Diffusion Models are the class of generative models that learn to reverse a gradual noising process — training a neural network to iteratively denoise random Gaussian noise back into realistic data samples, achieving state-of-the-art image generation quality that has surpassed GANs in fidelity, diversity, and training stability.

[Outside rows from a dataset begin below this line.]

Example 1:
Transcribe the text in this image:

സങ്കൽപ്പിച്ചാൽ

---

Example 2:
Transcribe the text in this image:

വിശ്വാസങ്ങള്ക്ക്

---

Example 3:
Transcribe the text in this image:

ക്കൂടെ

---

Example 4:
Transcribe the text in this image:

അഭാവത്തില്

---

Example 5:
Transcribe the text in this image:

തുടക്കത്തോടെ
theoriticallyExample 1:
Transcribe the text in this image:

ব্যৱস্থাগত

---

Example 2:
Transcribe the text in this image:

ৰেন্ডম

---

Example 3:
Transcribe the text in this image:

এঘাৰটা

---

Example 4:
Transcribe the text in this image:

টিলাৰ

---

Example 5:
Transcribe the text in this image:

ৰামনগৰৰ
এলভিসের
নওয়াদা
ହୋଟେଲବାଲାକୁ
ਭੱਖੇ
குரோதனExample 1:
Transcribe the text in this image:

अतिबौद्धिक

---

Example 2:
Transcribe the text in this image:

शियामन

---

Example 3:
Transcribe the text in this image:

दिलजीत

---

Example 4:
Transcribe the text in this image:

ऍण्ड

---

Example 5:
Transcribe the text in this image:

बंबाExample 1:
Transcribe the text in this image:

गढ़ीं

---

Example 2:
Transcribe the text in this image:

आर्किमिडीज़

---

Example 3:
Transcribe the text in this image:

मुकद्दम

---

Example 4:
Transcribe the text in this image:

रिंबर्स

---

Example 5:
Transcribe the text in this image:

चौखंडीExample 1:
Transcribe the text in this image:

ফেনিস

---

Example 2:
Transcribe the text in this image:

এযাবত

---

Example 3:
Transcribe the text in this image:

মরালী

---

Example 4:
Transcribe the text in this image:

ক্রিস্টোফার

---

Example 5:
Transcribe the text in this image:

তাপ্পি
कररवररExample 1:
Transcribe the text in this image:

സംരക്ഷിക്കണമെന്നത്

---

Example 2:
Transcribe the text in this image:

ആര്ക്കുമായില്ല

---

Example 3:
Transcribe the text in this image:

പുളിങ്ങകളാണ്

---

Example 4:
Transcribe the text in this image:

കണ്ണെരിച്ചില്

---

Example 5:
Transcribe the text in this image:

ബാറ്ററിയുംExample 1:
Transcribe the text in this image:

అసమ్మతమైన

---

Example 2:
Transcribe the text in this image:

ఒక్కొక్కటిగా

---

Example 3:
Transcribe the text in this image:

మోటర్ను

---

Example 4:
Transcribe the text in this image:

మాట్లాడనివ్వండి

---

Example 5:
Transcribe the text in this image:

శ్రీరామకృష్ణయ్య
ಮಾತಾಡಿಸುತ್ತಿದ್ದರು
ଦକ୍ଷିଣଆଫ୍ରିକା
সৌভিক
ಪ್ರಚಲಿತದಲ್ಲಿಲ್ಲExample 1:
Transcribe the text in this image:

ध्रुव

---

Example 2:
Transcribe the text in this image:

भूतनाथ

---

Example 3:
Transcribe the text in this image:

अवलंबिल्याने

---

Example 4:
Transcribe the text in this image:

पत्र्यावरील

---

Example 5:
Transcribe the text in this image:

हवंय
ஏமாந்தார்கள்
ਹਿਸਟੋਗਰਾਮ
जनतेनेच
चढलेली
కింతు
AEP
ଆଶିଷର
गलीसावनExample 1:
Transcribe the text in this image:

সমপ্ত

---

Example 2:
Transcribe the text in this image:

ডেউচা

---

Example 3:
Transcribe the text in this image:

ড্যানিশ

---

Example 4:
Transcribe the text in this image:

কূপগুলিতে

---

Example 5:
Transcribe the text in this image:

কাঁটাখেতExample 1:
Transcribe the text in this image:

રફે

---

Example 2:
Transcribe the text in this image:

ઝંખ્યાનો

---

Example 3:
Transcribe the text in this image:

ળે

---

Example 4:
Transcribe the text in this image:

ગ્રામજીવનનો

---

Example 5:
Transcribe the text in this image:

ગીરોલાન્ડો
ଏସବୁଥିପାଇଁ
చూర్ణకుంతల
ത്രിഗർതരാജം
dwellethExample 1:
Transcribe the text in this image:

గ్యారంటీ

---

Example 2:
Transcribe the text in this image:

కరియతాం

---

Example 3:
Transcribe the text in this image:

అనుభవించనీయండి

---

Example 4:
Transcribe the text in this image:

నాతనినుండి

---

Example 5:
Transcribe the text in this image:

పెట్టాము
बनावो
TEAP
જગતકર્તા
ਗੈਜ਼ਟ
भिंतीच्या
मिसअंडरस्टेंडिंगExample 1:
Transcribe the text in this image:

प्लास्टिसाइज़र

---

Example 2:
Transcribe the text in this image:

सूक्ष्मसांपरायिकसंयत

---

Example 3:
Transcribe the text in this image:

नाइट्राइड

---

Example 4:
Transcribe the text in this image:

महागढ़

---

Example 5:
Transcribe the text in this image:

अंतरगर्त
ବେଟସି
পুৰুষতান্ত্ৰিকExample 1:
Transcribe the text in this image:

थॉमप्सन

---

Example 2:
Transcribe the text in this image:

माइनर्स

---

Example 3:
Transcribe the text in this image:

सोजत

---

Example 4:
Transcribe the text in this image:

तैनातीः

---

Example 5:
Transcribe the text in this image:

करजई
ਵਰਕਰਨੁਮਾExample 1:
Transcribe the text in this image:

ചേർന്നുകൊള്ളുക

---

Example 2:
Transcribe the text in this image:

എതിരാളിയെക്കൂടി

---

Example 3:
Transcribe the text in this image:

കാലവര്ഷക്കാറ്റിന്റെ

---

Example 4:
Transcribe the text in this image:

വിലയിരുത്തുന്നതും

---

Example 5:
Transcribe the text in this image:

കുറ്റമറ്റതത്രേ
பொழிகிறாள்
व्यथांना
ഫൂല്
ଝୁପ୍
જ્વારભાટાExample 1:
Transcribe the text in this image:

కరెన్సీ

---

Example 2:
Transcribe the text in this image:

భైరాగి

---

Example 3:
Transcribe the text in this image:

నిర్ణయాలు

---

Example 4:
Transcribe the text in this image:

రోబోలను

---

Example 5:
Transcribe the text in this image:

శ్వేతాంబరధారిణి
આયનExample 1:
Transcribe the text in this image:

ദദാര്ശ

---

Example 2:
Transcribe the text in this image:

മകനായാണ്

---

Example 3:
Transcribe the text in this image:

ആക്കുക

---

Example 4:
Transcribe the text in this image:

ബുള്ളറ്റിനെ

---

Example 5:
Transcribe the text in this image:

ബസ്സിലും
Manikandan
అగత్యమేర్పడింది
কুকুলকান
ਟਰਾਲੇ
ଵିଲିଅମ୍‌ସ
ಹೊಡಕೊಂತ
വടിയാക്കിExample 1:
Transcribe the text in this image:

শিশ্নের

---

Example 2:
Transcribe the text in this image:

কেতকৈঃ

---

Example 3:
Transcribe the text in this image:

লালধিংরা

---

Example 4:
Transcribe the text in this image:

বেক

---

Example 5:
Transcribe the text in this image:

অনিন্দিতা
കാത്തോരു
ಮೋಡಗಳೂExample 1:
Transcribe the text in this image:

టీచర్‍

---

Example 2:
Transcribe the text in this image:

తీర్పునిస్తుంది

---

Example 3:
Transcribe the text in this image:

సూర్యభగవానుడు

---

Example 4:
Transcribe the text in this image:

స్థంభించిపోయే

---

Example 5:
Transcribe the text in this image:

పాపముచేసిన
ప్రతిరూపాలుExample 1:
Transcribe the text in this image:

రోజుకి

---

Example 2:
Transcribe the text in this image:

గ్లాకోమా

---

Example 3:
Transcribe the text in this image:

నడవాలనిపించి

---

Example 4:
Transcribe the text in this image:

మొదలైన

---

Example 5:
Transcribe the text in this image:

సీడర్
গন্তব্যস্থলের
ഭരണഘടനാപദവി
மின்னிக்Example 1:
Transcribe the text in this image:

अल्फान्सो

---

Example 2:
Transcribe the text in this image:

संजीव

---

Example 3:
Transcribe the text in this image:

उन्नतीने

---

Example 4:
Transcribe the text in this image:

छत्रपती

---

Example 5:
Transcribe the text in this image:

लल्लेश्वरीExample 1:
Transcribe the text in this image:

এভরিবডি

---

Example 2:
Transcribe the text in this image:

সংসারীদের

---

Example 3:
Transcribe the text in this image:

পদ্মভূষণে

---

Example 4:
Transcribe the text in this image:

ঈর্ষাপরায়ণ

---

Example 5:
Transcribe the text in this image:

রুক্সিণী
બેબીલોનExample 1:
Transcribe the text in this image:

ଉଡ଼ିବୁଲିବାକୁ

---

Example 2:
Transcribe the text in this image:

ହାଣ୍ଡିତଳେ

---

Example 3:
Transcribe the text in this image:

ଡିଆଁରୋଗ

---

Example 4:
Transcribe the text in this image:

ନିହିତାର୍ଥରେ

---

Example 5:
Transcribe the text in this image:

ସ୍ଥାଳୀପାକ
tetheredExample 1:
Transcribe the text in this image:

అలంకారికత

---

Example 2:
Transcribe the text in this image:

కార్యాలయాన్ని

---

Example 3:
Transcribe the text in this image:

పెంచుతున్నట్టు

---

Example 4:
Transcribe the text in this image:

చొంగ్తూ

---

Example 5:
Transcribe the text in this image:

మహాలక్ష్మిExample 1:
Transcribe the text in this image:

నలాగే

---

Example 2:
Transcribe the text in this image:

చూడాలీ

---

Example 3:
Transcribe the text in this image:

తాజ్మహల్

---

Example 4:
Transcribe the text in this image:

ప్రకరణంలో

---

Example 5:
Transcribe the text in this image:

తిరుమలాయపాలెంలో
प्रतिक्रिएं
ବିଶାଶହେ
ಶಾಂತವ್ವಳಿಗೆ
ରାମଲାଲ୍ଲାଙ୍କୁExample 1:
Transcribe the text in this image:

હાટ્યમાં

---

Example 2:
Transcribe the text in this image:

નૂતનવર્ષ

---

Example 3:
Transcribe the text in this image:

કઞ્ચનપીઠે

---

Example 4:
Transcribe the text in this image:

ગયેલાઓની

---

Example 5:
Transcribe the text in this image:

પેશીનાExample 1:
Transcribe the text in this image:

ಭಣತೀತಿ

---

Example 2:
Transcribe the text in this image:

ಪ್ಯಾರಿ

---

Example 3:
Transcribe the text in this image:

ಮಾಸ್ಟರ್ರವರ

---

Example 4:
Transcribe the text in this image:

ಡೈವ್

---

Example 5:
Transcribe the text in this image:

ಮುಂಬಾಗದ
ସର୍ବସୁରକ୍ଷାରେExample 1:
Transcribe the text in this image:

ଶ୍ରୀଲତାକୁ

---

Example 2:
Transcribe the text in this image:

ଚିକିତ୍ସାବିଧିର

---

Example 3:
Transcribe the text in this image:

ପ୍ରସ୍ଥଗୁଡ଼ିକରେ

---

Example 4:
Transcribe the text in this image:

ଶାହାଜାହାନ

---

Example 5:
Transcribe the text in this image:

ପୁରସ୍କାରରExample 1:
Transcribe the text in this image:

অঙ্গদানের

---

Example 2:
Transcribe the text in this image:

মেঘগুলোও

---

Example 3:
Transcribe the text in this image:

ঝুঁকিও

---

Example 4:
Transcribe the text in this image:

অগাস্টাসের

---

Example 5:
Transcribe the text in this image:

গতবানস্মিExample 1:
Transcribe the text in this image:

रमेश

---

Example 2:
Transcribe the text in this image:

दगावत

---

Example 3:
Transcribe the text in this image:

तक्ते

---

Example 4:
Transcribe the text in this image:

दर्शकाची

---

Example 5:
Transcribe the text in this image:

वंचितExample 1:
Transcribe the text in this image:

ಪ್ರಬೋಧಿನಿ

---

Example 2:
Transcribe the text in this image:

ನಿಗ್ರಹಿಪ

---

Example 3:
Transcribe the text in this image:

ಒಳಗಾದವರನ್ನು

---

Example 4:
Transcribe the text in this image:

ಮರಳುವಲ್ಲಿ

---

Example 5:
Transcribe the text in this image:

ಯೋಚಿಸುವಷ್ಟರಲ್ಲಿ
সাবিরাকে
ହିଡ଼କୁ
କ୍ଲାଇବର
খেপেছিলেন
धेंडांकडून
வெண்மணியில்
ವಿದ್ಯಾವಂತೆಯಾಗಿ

Forward Diffusion Process:
- Noise Schedule: progressively add Gaussian noise to data over T timesteps (typically T=1000) — x_t = √(ᾱ_t)x_0 + √(1-ᾱ_t)ε where ᾱ_t decreases from 1 to ~0; by t=T, x_T ≈ N(0,I) pure noise
- Variance Schedule: β_t controls noise added at each step — linear schedule (β₁=10⁻⁴ to β_T=0.02), cosine schedule (smoother transition, better for high-resolution), or learned schedule
- Markov Chain: each step depends only on the previous step — q(x_t|x_{t-1}) = N(x_t; √(1-β_t)x_{t-1}, β_tI); forward process has no learnable parameters
- Closed-Form Sampling: x_t can be computed directly from x_0 at any t without sequential simulation — key efficiency trick for training: sample random t, compute x_t, predict noise
Reverse Denoising Process:
- Noise Prediction Network: U-Net (or Transformer) ε_θ(x_t, t) trained to predict the noise ε added to x_0 to produce x_t — loss = ||ε - ε_θ(x_t, t)||² averaged over random t and random noise ε
- Score Matching Equivalence: predicting noise is equivalent to estimating the score ∇_x log p(x_t) — score function points toward higher data density; denoising follows the gradient of log-probability
- Sampling: starting from x_T ~ N(0,I), iteratively denoise: x_{t-1} = (1/√α_t)(x_t - (β_t/√(1-ᾱ_t))ε_θ(x_t,t)) + σ_t z — each step removes predicted noise and adds small random noise for stochasticity
- Accelerated Sampling: DDIM (deterministic implicit sampling) reduces 1000 steps to 50-100 — DPM-Solver and consistency models further reduce to 1-4 steps while maintaining quality
Guidance and Conditioning:
- Classifier Guidance: use a pre-trained classifier's gradient to steer generation toward a target class — ε̃ = ε_θ(x_t,t) - s∇_x log p(y|x_t); guidance scale s controls class adherence vs. diversity
- Classifier-Free Guidance (CFG): train unconditional and conditional models together (randomly dropping conditioning) — guided prediction = (1+w)ε_θ(x_t,t,c) - wε_θ(x_t,t) where w controls guidance strength; eliminates need for separate classifier
- Text-to-Image (Stable Diffusion): diffusion in learned latent space of a VAE — CLIP text encoder provides conditioning; 4× compressed latent space enables high-resolution (512-1024px) generation at reasonable compute cost
- ControlNet: adds spatial conditioning (edges, depth, pose) to pre-trained diffusion models — trainable copy of encoder with zero-convolution connections; preserves original model quality while adding precise spatial control
Diffusion models represent the current frontier of generative AI — powering Stable Diffusion, DALL-E, Midjourney, and Sora with unprecedented image and video generation quality, fundamentally changing creative workflows and establishing new benchmarks in generative modeling that GANs and VAEs could not achieve.